═════ Information

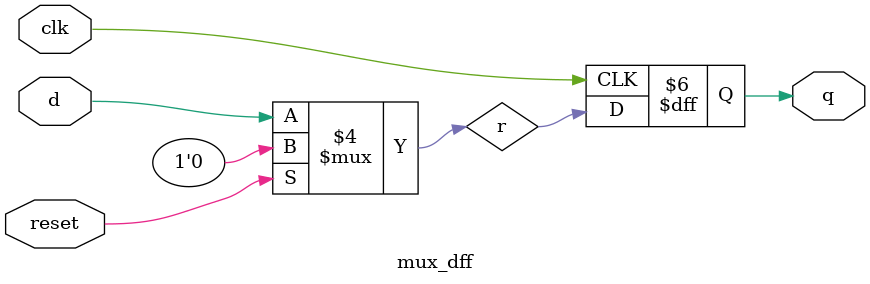
<source format=v>
module mux_dff(input reset,input d, input clk,output reg q);
reg r;
always@(d or reset)
begin
    if(reset)
      r<=0;
    else
     r<=d;
end
always@(posedge clk)
 q<=r;
 endmodule

</source>
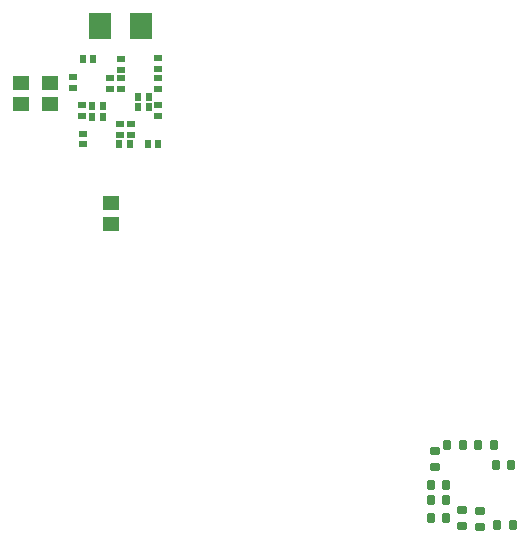
<source format=gbr>
%TF.GenerationSoftware,Altium Limited,Altium Designer,23.5.1 (21)*%
G04 Layer_Color=128*
%FSLAX45Y45*%
%MOMM*%
%TF.SameCoordinates,DF551FB5-6F85-4ABD-ABAF-5ACF3DF1BB5E*%
%TF.FilePolarity,Positive*%
%TF.FileFunction,Paste,Bot*%
%TF.Part,Single*%
G01*
G75*
%TA.AperFunction,SMDPad,CuDef*%
G04:AMPARAMS|DCode=20|XSize=0.85mm|YSize=0.7mm|CornerRadius=0.175mm|HoleSize=0mm|Usage=FLASHONLY|Rotation=180.000|XOffset=0mm|YOffset=0mm|HoleType=Round|Shape=RoundedRectangle|*
%AMROUNDEDRECTD20*
21,1,0.85000,0.35000,0,0,180.0*
21,1,0.50000,0.70000,0,0,180.0*
1,1,0.35000,-0.25000,0.17500*
1,1,0.35000,0.25000,0.17500*
1,1,0.35000,0.25000,-0.17500*
1,1,0.35000,-0.25000,-0.17500*
%
%ADD20ROUNDEDRECTD20*%
%ADD48R,0.65000X0.50000*%
%ADD49R,1.47000X1.15000*%
%ADD50R,0.50000X0.65000*%
%ADD56R,1.90000X2.30000*%
G04:AMPARAMS|DCode=93|XSize=0.85mm|YSize=0.7mm|CornerRadius=0.175mm|HoleSize=0mm|Usage=FLASHONLY|Rotation=90.000|XOffset=0mm|YOffset=0mm|HoleType=Round|Shape=RoundedRectangle|*
%AMROUNDEDRECTD93*
21,1,0.85000,0.35000,0,0,90.0*
21,1,0.50000,0.70000,0,0,90.0*
1,1,0.35000,0.17500,0.25000*
1,1,0.35000,0.17500,-0.25000*
1,1,0.35000,-0.17500,-0.25000*
1,1,0.35000,-0.17500,0.25000*
%
%ADD93ROUNDEDRECTD93*%
D20*
X7797802Y1226772D02*
D03*
Y1361772D02*
D03*
X8178352Y718927D02*
D03*
Y853927D02*
D03*
X8032927Y722501D02*
D03*
Y857501D02*
D03*
D48*
X4737802Y4524271D02*
D03*
Y4434272D02*
D03*
X5137802Y4584272D02*
D03*
Y4674272D02*
D03*
X4814567Y4285001D02*
D03*
Y4195002D02*
D03*
X5457802Y4284271D02*
D03*
Y4194272D02*
D03*
Y4514271D02*
D03*
Y4424272D02*
D03*
X4817802Y3954271D02*
D03*
Y4044271D02*
D03*
X5222802Y4124271D02*
D03*
Y4034272D02*
D03*
X5052801Y4424272D02*
D03*
Y4514272D02*
D03*
X5132802Y4124272D02*
D03*
Y4034272D02*
D03*
X5142802Y4424272D02*
D03*
Y4514271D02*
D03*
X5457802Y4594272D02*
D03*
Y4684272D02*
D03*
D49*
X5057802Y3283271D02*
D03*
Y3459271D02*
D03*
X4297800Y4299272D02*
D03*
Y4475272D02*
D03*
X4537802Y4299272D02*
D03*
Y4475272D02*
D03*
D50*
X5217802Y3954271D02*
D03*
X5127802D02*
D03*
X5377802Y4269271D02*
D03*
X5287802D02*
D03*
X4987802Y4189271D02*
D03*
X4897802D02*
D03*
X5287802Y4359272D02*
D03*
X5377802D02*
D03*
X4987802Y4279272D02*
D03*
X4897802D02*
D03*
X5457802Y3954271D02*
D03*
X5367802D02*
D03*
X4907801Y4674272D02*
D03*
X4817802D02*
D03*
D56*
X4966802Y4954272D02*
D03*
X5308802D02*
D03*
D93*
X8447501Y1240001D02*
D03*
X8312501D02*
D03*
X7762502Y1070001D02*
D03*
X7897502D02*
D03*
X8297927Y1410001D02*
D03*
X8162927D02*
D03*
X7902501D02*
D03*
X8037501D02*
D03*
X7897501Y794576D02*
D03*
X7762501D02*
D03*
X7897501Y940001D02*
D03*
X7762501D02*
D03*
X8322501Y730001D02*
D03*
X8457501D02*
D03*
%TF.MD5,3620ededfe1e5e0b8956da570664e149*%
M02*

</source>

══════════

§ **Task statement**
Your answer must be the records above, copied exactly, with no pictures.

§ **Expected answer**
<source format=v>
module mux_dff(input reset,input d, input clk,output reg q);
reg r;
always@(d or reset)
begin
    if(reset)
      r<=0;
    else
     r<=d;
end
always@(posedge clk)
 q<=r;
 endmodule

</source>
<source format=gbr>
%TF.GenerationSoftware,Altium Limited,Altium Designer,23.5.1 (21)*%
G04 Layer_Color=128*
%FSLAX45Y45*%
%MOMM*%
%TF.SameCoordinates,DF551FB5-6F85-4ABD-ABAF-5ACF3DF1BB5E*%
%TF.FilePolarity,Positive*%
%TF.FileFunction,Paste,Bot*%
%TF.Part,Single*%
G01*
G75*
%TA.AperFunction,SMDPad,CuDef*%
G04:AMPARAMS|DCode=20|XSize=0.85mm|YSize=0.7mm|CornerRadius=0.175mm|HoleSize=0mm|Usage=FLASHONLY|Rotation=180.000|XOffset=0mm|YOffset=0mm|HoleType=Round|Shape=RoundedRectangle|*
%AMROUNDEDRECTD20*
21,1,0.85000,0.35000,0,0,180.0*
21,1,0.50000,0.70000,0,0,180.0*
1,1,0.35000,-0.25000,0.17500*
1,1,0.35000,0.25000,0.17500*
1,1,0.35000,0.25000,-0.17500*
1,1,0.35000,-0.25000,-0.17500*
%
%ADD20ROUNDEDRECTD20*%
%ADD48R,0.65000X0.50000*%
%ADD49R,1.47000X1.15000*%
%ADD50R,0.50000X0.65000*%
%ADD56R,1.90000X2.30000*%
G04:AMPARAMS|DCode=93|XSize=0.85mm|YSize=0.7mm|CornerRadius=0.175mm|HoleSize=0mm|Usage=FLASHONLY|Rotation=90.000|XOffset=0mm|YOffset=0mm|HoleType=Round|Shape=RoundedRectangle|*
%AMROUNDEDRECTD93*
21,1,0.85000,0.35000,0,0,90.0*
21,1,0.50000,0.70000,0,0,90.0*
1,1,0.35000,0.17500,0.25000*
1,1,0.35000,0.17500,-0.25000*
1,1,0.35000,-0.17500,-0.25000*
1,1,0.35000,-0.17500,0.25000*
%
%ADD93ROUNDEDRECTD93*%
D20*
X7797802Y1226772D02*
D03*
Y1361772D02*
D03*
X8178352Y718927D02*
D03*
Y853927D02*
D03*
X8032927Y722501D02*
D03*
Y857501D02*
D03*
D48*
X4737802Y4524271D02*
D03*
Y4434272D02*
D03*
X5137802Y4584272D02*
D03*
Y4674272D02*
D03*
X4814567Y4285001D02*
D03*
Y4195002D02*
D03*
X5457802Y4284271D02*
D03*
Y4194272D02*
D03*
Y4514271D02*
D03*
Y4424272D02*
D03*
X4817802Y3954271D02*
D03*
Y4044271D02*
D03*
X5222802Y4124271D02*
D03*
Y4034272D02*
D03*
X5052801Y4424272D02*
D03*
Y4514272D02*
D03*
X5132802Y4124272D02*
D03*
Y4034272D02*
D03*
X5142802Y4424272D02*
D03*
Y4514271D02*
D03*
X5457802Y4594272D02*
D03*
Y4684272D02*
D03*
D49*
X5057802Y3283271D02*
D03*
Y3459271D02*
D03*
X4297800Y4299272D02*
D03*
Y4475272D02*
D03*
X4537802Y4299272D02*
D03*
Y4475272D02*
D03*
D50*
X5217802Y3954271D02*
D03*
X5127802D02*
D03*
X5377802Y4269271D02*
D03*
X5287802D02*
D03*
X4987802Y4189271D02*
D03*
X4897802D02*
D03*
X5287802Y4359272D02*
D03*
X5377802D02*
D03*
X4987802Y4279272D02*
D03*
X4897802D02*
D03*
X5457802Y3954271D02*
D03*
X5367802D02*
D03*
X4907801Y4674272D02*
D03*
X4817802D02*
D03*
D56*
X4966802Y4954272D02*
D03*
X5308802D02*
D03*
D93*
X8447501Y1240001D02*
D03*
X8312501D02*
D03*
X7762502Y1070001D02*
D03*
X7897502D02*
D03*
X8297927Y1410001D02*
D03*
X8162927D02*
D03*
X7902501D02*
D03*
X8037501D02*
D03*
X7897501Y794576D02*
D03*
X7762501D02*
D03*
X7897501Y940001D02*
D03*
X7762501D02*
D03*
X8322501Y730001D02*
D03*
X8457501D02*
D03*
%TF.MD5,3620ededfe1e5e0b8956da570664e149*%
M02*

</source>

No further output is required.